Replies are listed 'Best First'.
Re: capture multiple lines
by toolic (Bishop) on Apr 21, 2009 at 16:35 UTC
    You could just chomp each line as you read it in:
    my @txtfile; while (<$fh>) { chomp; push @txtfile, $_; }

    Alternately, after you have read the file into your array, chomp the whole array:

    chomp @txtfile;
Re: capture multiple lines
by bichonfrise74 (Vicar) on Apr 21, 2009 at 17:32 UTC
    Another possible solution...
    #!/usr/bin/perl use strict; my @array; while( <DATA> ) { push( @array, $1 ) if ( /^(Include:\s.*)/ ); } print @array; __DATA__ Client/HW/OS/Pri: natsciexevs19 PC WindowsNET 0 0 0 0 ? Include: Microsoft Information Store:\SG1 Include: NEW_STREAM Include: Microsoft Information Store:\SG2 Include: NEW_STREAM Include: Microsoft Information Store:\SG3 Exclude: (none defined)
Re: capture multiple lines
by jck000 (Novice) on Apr 21, 2009 at 16:50 UTC
    Use grep to get all matches into a new array:
    @matches = grep { /keyword/ } @file_records; foreach (@matches) { push(@chomped, chomp($_)); }

    Jack
      foreach (@matches) { push(@chomped, chomp($_)); }

      Unfortunately, that's not going to do what you want. chomp returns the number of characters removed from all of its arguments, in this case, if on *nix, 1 each time for a newline.

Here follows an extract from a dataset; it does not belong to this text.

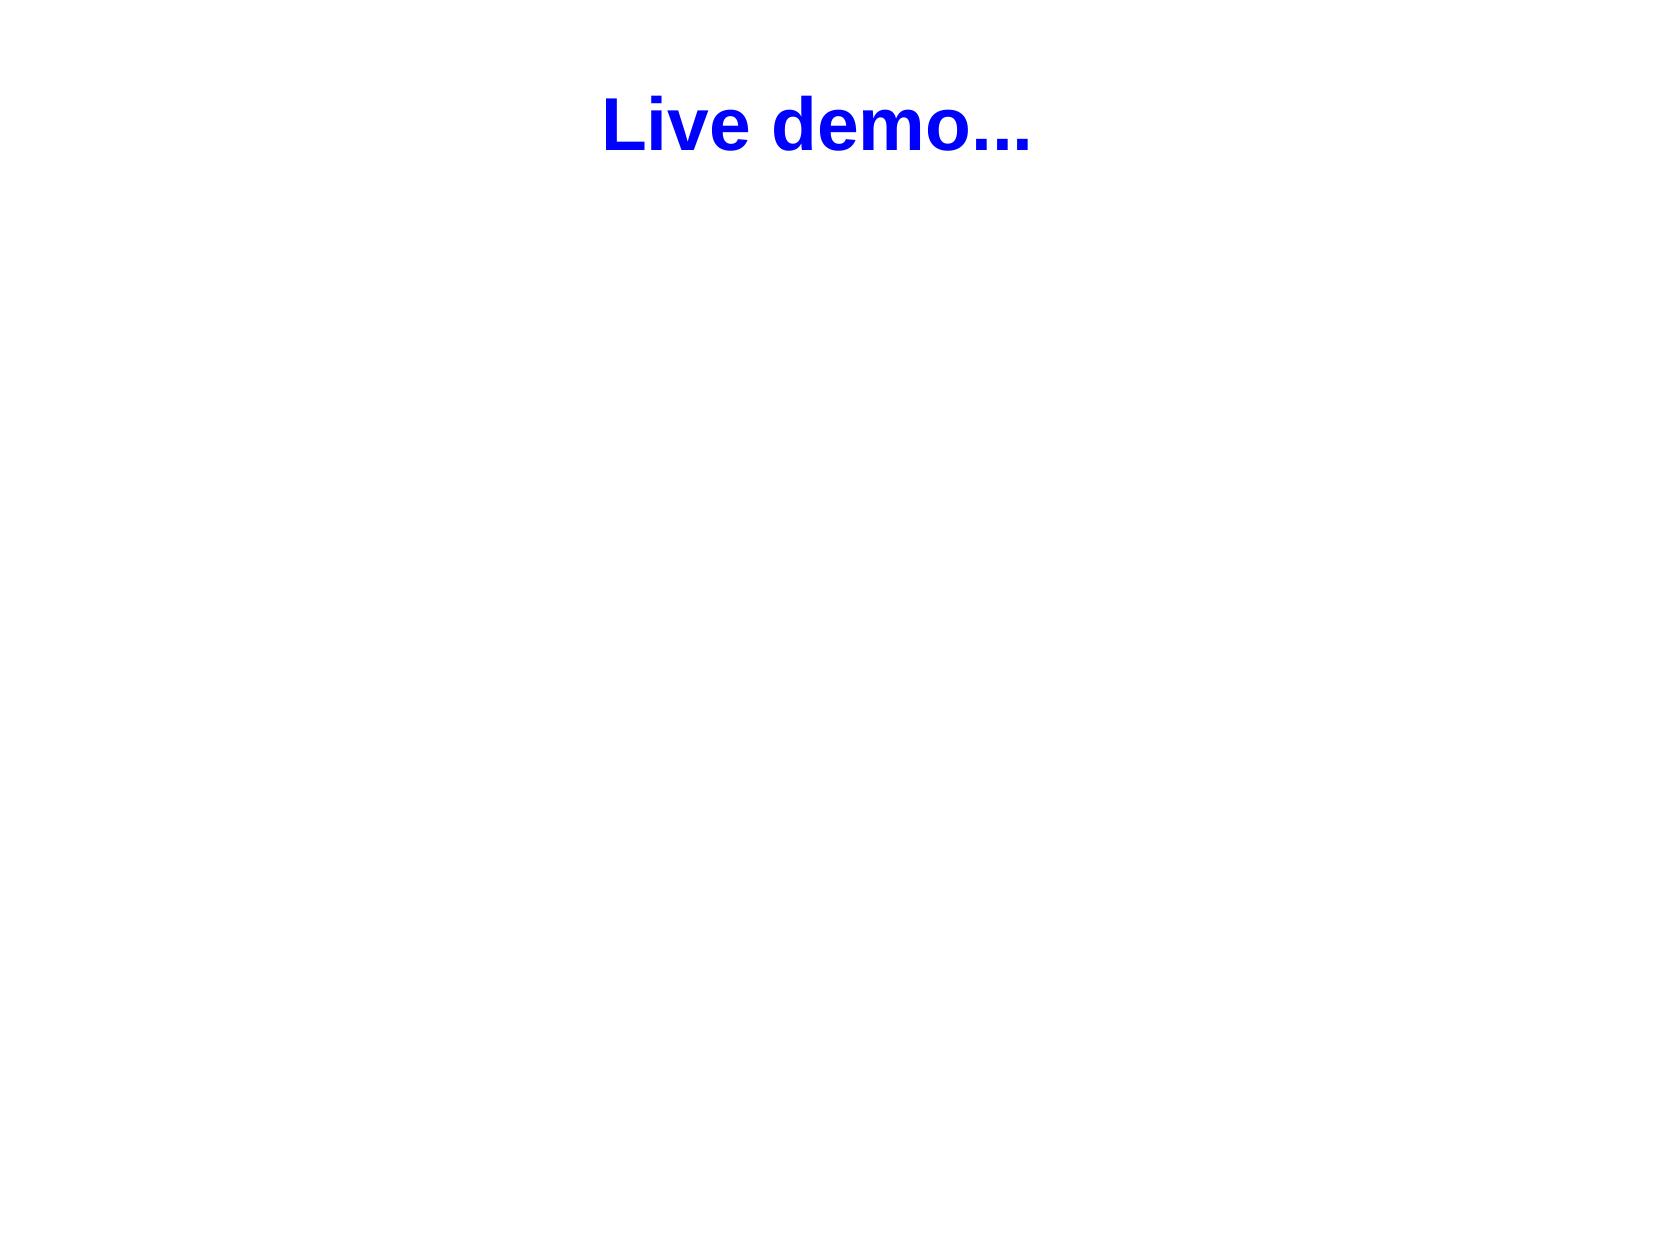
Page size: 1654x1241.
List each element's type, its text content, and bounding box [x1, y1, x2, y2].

text_box Live demo... [90, 75, 1546, 174]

Thus, your @chomped will just contain a series of '1's. The following shows what happens with your method and also a couple of other ways to do it. (Note the -l command-line switch to append a newline after each print operation and the $count variable in the third snippet to show what chomp returns.)

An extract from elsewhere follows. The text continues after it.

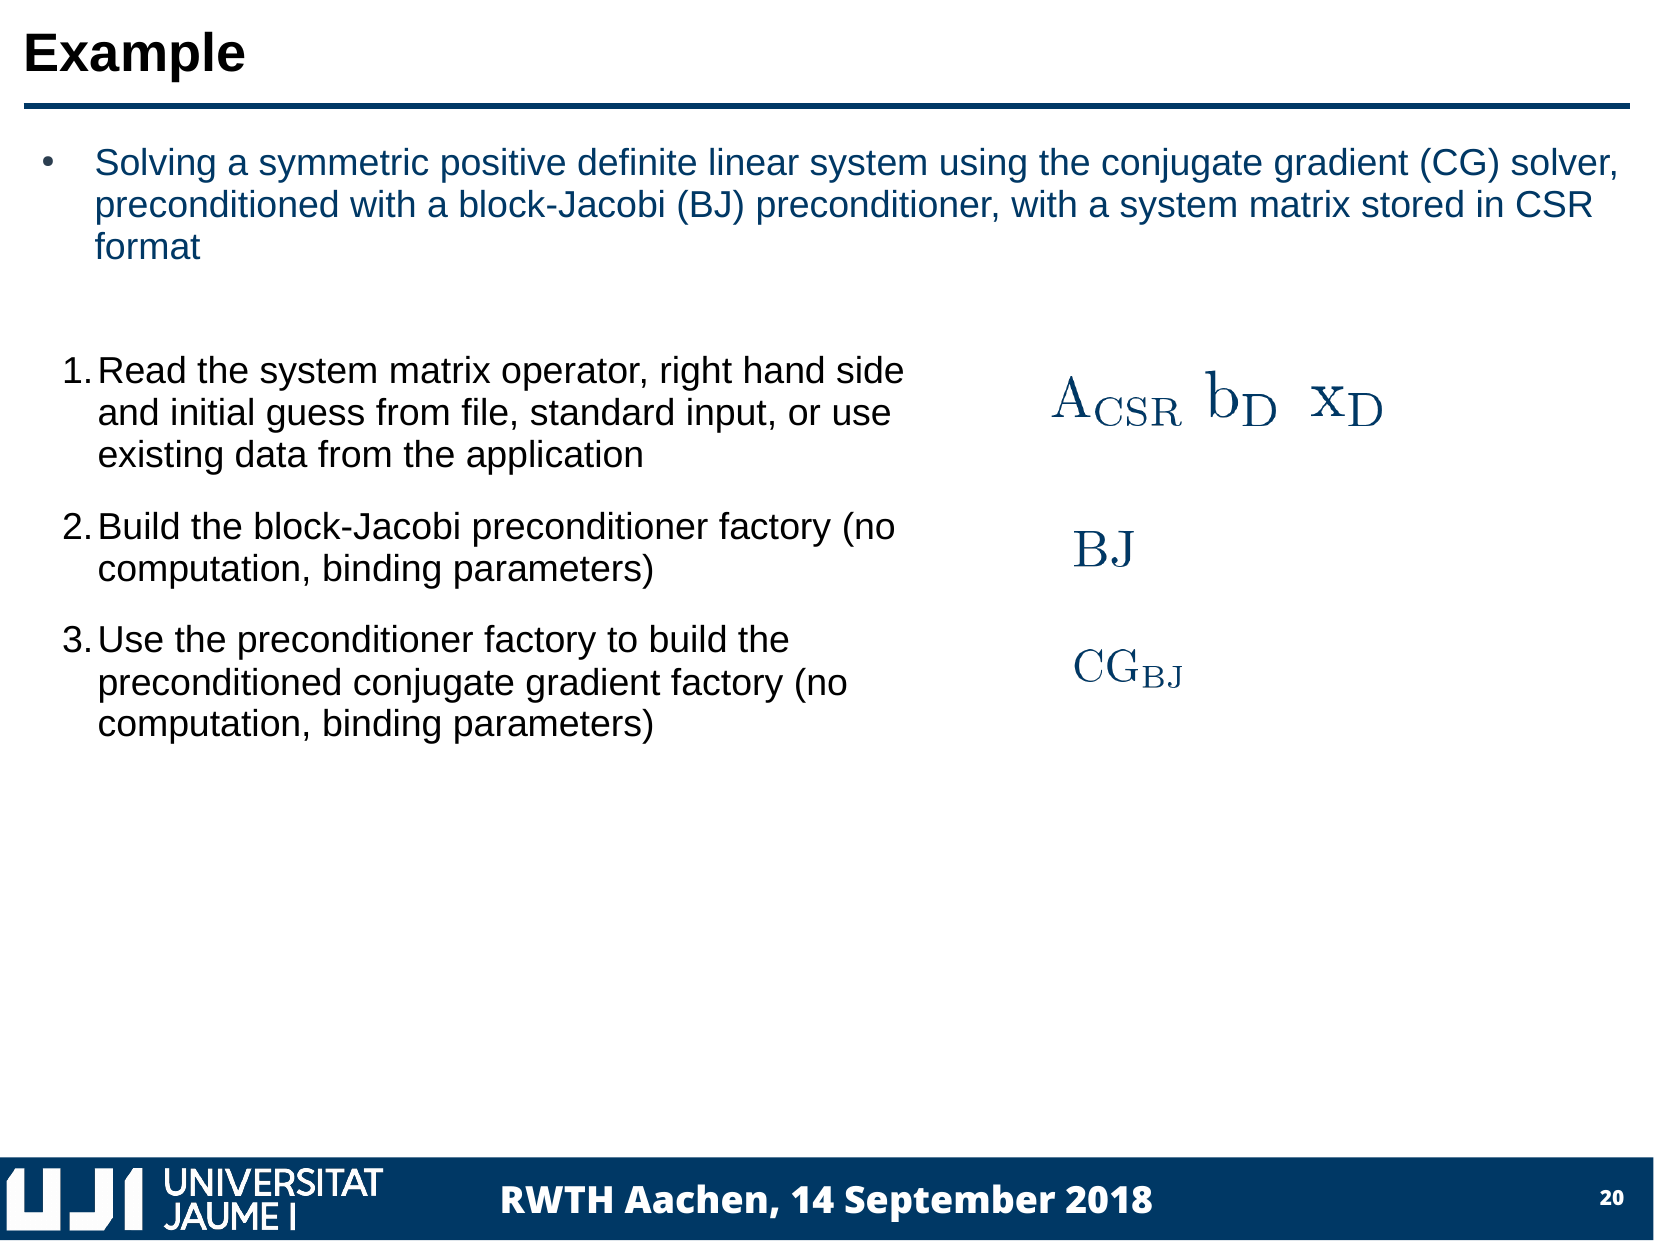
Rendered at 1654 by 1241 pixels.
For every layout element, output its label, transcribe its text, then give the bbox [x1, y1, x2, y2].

      $ cat alpha abc def ghi $ perl -le ' -> @arr = <>; -> push @chomped, chomp( $_ ) for @arr; -> print for @chomped;' alpha 1 1 1 $ perl -le ' -> @arr = <>; -> @chomped = map { chomp; $_ } @arr; -> print for @chomped;' alpha abc def ghi $ perl -le ' -> @arr = <>; -> $count = chomp @arr; -> print $count; -> print for @arr;' alpha 3 abc def ghi $

      I hope this is of interest.

      Cheers,

      JohnGG